Wir verbringen den Großteil unserer wachen Zeit bei der Arbeit – in Berufen, die wir oft unbedacht in jungen Jahren gewählt haben. Und doch fragen wir uns selten, wie wir dorthin gekommen sind oder was uns unsere Berufe bedeuten.
„Die Freuden und Leiden der Arbeit“ ist eine Erkundung der Freuden und Gefahren des modernen Arbeitsplatzes. Das Buch schildert eindrücklich, was Menschen Tag und Nacht tun, um die hektische Welt von heute am Laufen zu halten.
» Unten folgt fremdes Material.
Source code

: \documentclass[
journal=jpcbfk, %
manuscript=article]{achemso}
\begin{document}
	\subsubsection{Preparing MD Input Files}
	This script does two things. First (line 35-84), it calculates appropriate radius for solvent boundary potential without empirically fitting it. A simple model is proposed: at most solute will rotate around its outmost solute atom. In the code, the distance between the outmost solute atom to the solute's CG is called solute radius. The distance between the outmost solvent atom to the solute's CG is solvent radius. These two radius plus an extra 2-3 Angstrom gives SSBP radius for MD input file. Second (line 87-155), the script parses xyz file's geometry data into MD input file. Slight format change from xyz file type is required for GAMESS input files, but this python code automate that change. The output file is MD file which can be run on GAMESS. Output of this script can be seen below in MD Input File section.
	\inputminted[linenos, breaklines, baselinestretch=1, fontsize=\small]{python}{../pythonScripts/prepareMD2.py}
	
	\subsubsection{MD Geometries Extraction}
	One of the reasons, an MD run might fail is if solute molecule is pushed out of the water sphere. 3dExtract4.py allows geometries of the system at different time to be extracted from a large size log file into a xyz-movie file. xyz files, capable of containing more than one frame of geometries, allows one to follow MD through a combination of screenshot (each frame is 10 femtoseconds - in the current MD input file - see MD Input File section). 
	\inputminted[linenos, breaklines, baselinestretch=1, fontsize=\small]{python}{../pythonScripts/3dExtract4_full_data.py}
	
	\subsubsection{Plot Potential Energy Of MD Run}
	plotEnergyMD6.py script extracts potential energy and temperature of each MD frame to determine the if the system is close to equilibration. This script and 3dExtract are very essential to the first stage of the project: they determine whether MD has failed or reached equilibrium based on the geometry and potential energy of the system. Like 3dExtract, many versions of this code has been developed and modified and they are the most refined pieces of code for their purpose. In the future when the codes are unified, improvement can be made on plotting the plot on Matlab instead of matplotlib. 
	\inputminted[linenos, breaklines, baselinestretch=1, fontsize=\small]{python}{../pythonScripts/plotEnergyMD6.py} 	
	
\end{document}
Mit philosophischem Blick und seiner unverkennbaren Mischung aus Witz und Weisheit führt uns Alain de Botton durch ein bewusst vielseitiges Spektrum an Berufen – von der Raketenwissenschaft über die Keksherstellung und die Buchhaltung bis hin zur Kunst – auf der Suche nach dem, was Arbeit entweder erfüllend oder seelenzerstörend macht.
Dabei versucht er, einige der drängendsten Fragen zur Arbeit zu beantworten: Warum arbeiten wir? Was macht sie angenehm? Welchen Sinn hat sie? Und warum verausgaben wir uns täglich nicht nur selbst, sondern auch den Planeten? Alain de Bottons „Lied an die Beschäftigungen“ ist, wie gewohnt klar, geistreich und einfallsreich, eine Hommage an und zugleich eine Erkundung eines allzu oft vernachlässigten Lebensaspekts – ein Buch, das die wahre Bedeutung der Arbeit in unserem Leben aufschlussreich beleuchtet.